Subsequently, through such interventions, the percentage of those opposing because of religious beliefs or fear could be further reduced8.
Strengths and limitations
This is a novel study tracing organ donation willingness and action within the reformed presumed consent system in Greece. Self-efficacy is studied as a favorable cognitive correlate of donation intention within a ’soft’ opt-out environment that is still in its infancy. The study is based on a single rural primary care setting and one cohort of care recipients. Temporal order cannot be established given the non-experimental design and the non-longitudinal nature of data. Designed as survey technique, data collection carried out by the provider GP could have led to a higher participation rate than expected, as well as response bias due to the close relationship between GP and patients. Hence, some degree of social desirability might have affected responses.

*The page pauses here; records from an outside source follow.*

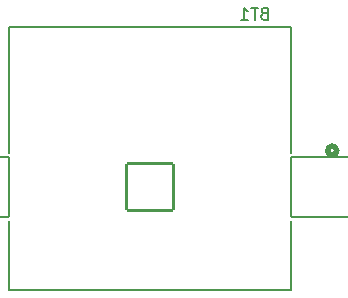
<source format=gbr>
%TF.GenerationSoftware,KiCad,Pcbnew,8.0.8-8.0.8-0~ubuntu24.04.1*%
%TF.CreationDate,2025-08-05T21:13:54-04:00*%
%TF.ProjectId,electronics,656c6563-7472-46f6-9e69-63732e6b6963,rev?*%
%TF.SameCoordinates,Original*%
%TF.FileFunction,Legend,Bot*%
%TF.FilePolarity,Positive*%
%FSLAX46Y46*%
G04 Gerber Fmt 4.6, Leading zero omitted, Abs format (unit mm)*
G04 Created by KiCad (PCBNEW 8.0.8-8.0.8-0~ubuntu24.04.1) date 2025-08-05 21:13:54*
%MOMM*%
%LPD*%
G01*
G04 APERTURE LIST*
G04 Aperture macros list*
%AMRoundRect*
0 Rectangle with rounded corners*
0 $1 Rounding radius*
0 $2 $3 $4 $5 $6 $7 $8 $9 X,Y pos of 4 corners*
0 Add a 4 corners polygon primitive as box body*
4,1,4,$2,$3,$4,$5,$6,$7,$8,$9,$2,$3,0*
0 Add four circle primitives for the rounded corners*
1,1,$1+$1,$2,$3*
1,1,$1+$1,$4,$5*
1,1,$1+$1,$6,$7*
1,1,$1+$1,$8,$9*
0 Add four rect primitives between the rounded corners*
20,1,$1+$1,$2,$3,$4,$5,0*
20,1,$1+$1,$4,$5,$6,$7,0*
20,1,$1+$1,$6,$7,$8,$9,0*
20,1,$1+$1,$8,$9,$2,$3,0*%
G04 Aperture macros list end*
%ADD10C,0.150000*%
%ADD11C,0.508000*%
%ADD12C,0.127000*%
%ADD13C,0.650000*%
%ADD14RoundRect,0.102000X2.540000X2.540000X-2.540000X2.540000X-2.540000X-2.540000X2.540000X-2.540000X0*%
%ADD15RoundRect,0.102000X1.980000X1.980000X-1.980000X1.980000X-1.980000X-1.980000X1.980000X-1.980000X0*%
G04 APERTURE END LIST*
D10*
X214495714Y-76836009D02*
X214352857Y-76883628D01*
X214352857Y-76883628D02*
X214305238Y-76931247D01*
X214305238Y-76931247D02*
X214257619Y-77026485D01*
X214257619Y-77026485D02*
X214257619Y-77169342D01*
X214257619Y-77169342D02*
X214305238Y-77264580D01*
X214305238Y-77264580D02*
X214352857Y-77312200D01*
X214352857Y-77312200D02*
X214448095Y-77359819D01*
X214448095Y-77359819D02*
X214829047Y-77359819D01*
X214829047Y-77359819D02*
X214829047Y-76359819D01*
X214829047Y-76359819D02*
X214495714Y-76359819D01*
X214495714Y-76359819D02*
X214400476Y-76407438D01*
X214400476Y-76407438D02*
X214352857Y-76455057D01*
X214352857Y-76455057D02*
X214305238Y-76550295D01*
X214305238Y-76550295D02*
X214305238Y-76645533D01*
X214305238Y-76645533D02*
X214352857Y-76740771D01*
X214352857Y-76740771D02*
X214400476Y-76788390D01*
X214400476Y-76788390D02*
X214495714Y-76836009D01*
X214495714Y-76836009D02*
X214829047Y-76836009D01*
X213971904Y-76359819D02*
X213400476Y-76359819D01*
X213686190Y-77359819D02*
X213686190Y-76359819D01*
X212543333Y-77359819D02*
X213114761Y-77359819D01*
X212829047Y-77359819D02*
X212829047Y-76359819D01*
X212829047Y-76359819D02*
X212924285Y-76502676D01*
X212924285Y-76502676D02*
X213019523Y-76597914D01*
X213019523Y-76597914D02*
X213114761Y-76645533D01*
D11*
%TO.C,SW1*%
X220635600Y-88454800D02*
G75*
G02*
X219873600Y-88454800I-381000J0D01*
G01*
X219873600Y-88454800D02*
G75*
G02*
X220635600Y-88454800I381000J0D01*
G01*
D12*
%TO.C,BT1*%
X192895000Y-77990000D02*
X216745000Y-77990000D01*
X216745000Y-77990000D02*
X216745000Y-88610000D01*
X216745000Y-94410000D02*
X216745000Y-100260000D01*
X192895000Y-88610000D02*
X192895000Y-77990000D01*
X216745000Y-100260000D02*
X192895000Y-100260000D01*
X192895000Y-94410000D02*
X192895000Y-100260000D01*
%TD*%
%LPC*%
D13*
%TO.C,J1*%
X202040000Y-102705000D03*
X207820000Y-102705000D03*
%TD*%
D14*
%TO.C,BT1*%
X219285000Y-91510000D03*
X190355000Y-91510000D03*
D15*
X204820000Y-91510000D03*
%TD*%
%LPD*%
M02*

</source>
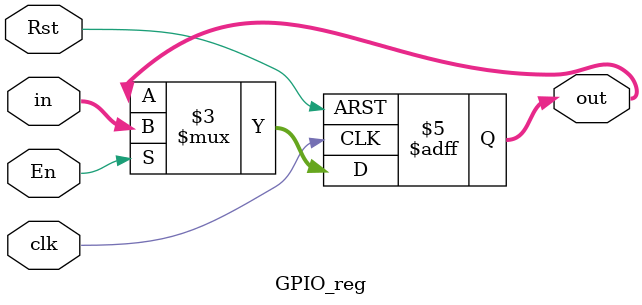
<source format=v>
`timescale 1ns / 1ps

/*
Funcionalidad: es un registro utilizado para la salida del GPIO. Almacena un dato de 32bits
					que se desee escribir al GPIO.

Entradas:
- in: entrada de 32bits con el dato que se desea escribir en el GPIO
- En: enable de escritura en el registro
- Rst: señal de reset, asíncrona y activa en alto
- clk: señal de reloj del sistema

Salidas:
- out: salida de 32bits con el dato escrito en el GPIO

Razón de uso: se implementó este registro para capturar un dato cuando este se direcciona a
				  0xABCD, que indica que se debe escribir en el GPIO en lugar de la memoria

*/

module GPIO_reg(in, En, Rst, clk, out);

	input [31:0] in;
	input En, Rst, clk;
	output reg [31:0] out = 0;
	
   always @(posedge clk or posedge Rst)
      if (Rst)
			begin
				out <= 32'd0;
			end
		else
			if (En)
				begin
				out <= in;
				end
endmodule

</source>
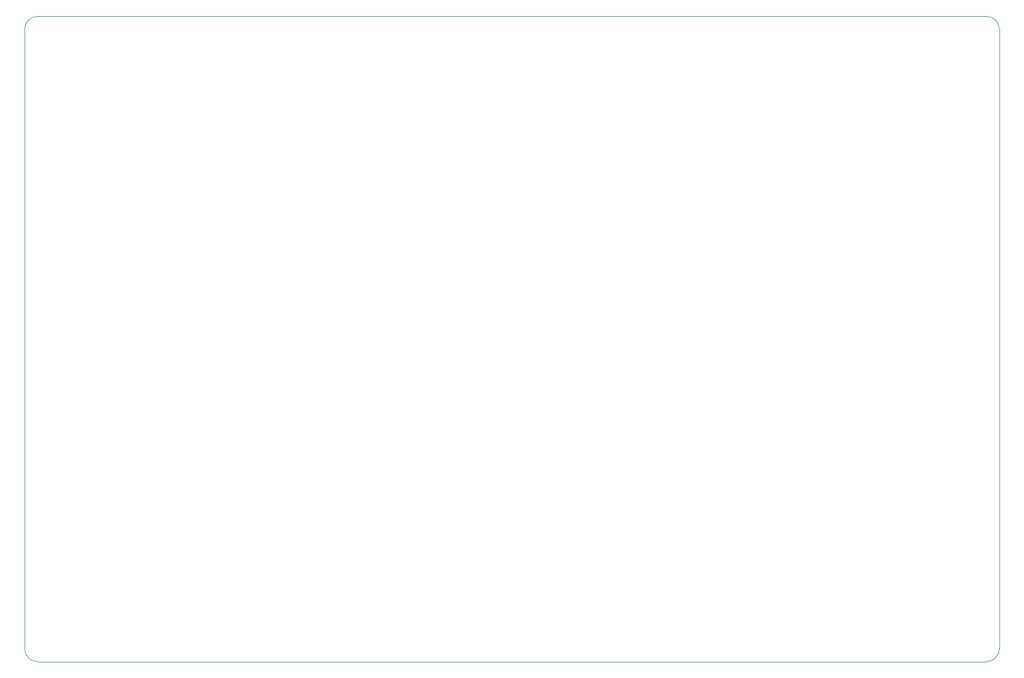
<source format=gbr>
G04 #@! TF.GenerationSoftware,KiCad,Pcbnew,(5.1.8)-1*
G04 #@! TF.CreationDate,2020-11-20T19:23:25+01:00*
G04 #@! TF.ProjectId,light-box,6c696768-742d-4626-9f78-2e6b69636164,rev?*
G04 #@! TF.SameCoordinates,Original*
G04 #@! TF.FileFunction,Profile,NP*
%FSLAX46Y46*%
G04 Gerber Fmt 4.6, Leading zero omitted, Abs format (unit mm)*
G04 Created by KiCad (PCBNEW (5.1.8)-1) date 2020-11-20 19:23:25*
%MOMM*%
%LPD*%
G01*
G04 APERTURE LIST*
G04 #@! TA.AperFunction,Profile*
%ADD10C,0.050000*%
G04 #@! TD*
G04 APERTURE END LIST*
D10*
X71000000Y-43000000D02*
G75*
G02*
X73000000Y-41000000I2000000J0D01*
G01*
X217000000Y-41000000D02*
G75*
G02*
X219000000Y-43000000I0J-2000000D01*
G01*
X219000000Y-137000000D02*
G75*
G02*
X217000000Y-139000000I-2000000J0D01*
G01*
X73000000Y-139000000D02*
G75*
G02*
X71000000Y-137000000I0J2000000D01*
G01*
X217000000Y-139000000D02*
X73000000Y-139000000D01*
X73000000Y-41000000D02*
X217000000Y-41000000D01*
X71000000Y-137000000D02*
X71000000Y-43000000D01*
X219000000Y-137000000D02*
X219000000Y-43000000D01*
M02*

</source>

Researchers relied on participants’ reporting sincerity and recollection of a conversation or action that might have taken place some time ago, without confirming with a family member. Last, there are some inherent methodological pitfalls associated with studies of psychosocial constructs41. They are difficult to operationalize, and health behaviors need to be analyzed in the context of other relevant variables to avoid overestimating the impact of psychosocial variables.
Implications
Findings should be used for service delivery planning at the rural setting, focusing on individuals positively inclined towards ODT. For rural-based primary care physicians and nurses, planning meaningful conversations to explore concerns and intentions of patients and their families surrounding the new opt-out procurement system should build on the holistic approach and training of both groups. Interventions that increase patient awareness (knowledge) of organ donation and patient’s self-efficacy, such as the potential use of motivational interviewing and discussing with family, should be considered. Further research of the relationship between self-efficacy and organ donation intentions and actions is much needed in order to develop effective public and media campaigns tailored towards rural communities operating within a ‘soft’ opt-out system.
Conclusions
Findings from this rural primary care setting show about half of respondents considered becoming organ donors but, almost three-quarters had never discussed the topic with someone else, nor took any further action. Some evidence that the GSE score can influence beliefs and attitudes towards organ donation signals that behavioral determinants of individuals should be considered. The association of self-efficacy with raised awareness could potentially explain the gap between high intent to consent as a donor and subsequent lack of follow-up action. Further comparative research across psychosocial determinants between urban and rural populations is needed.
Acknowledgements
We thank the administrative board and personnel of the involved health care units for facilitating this study.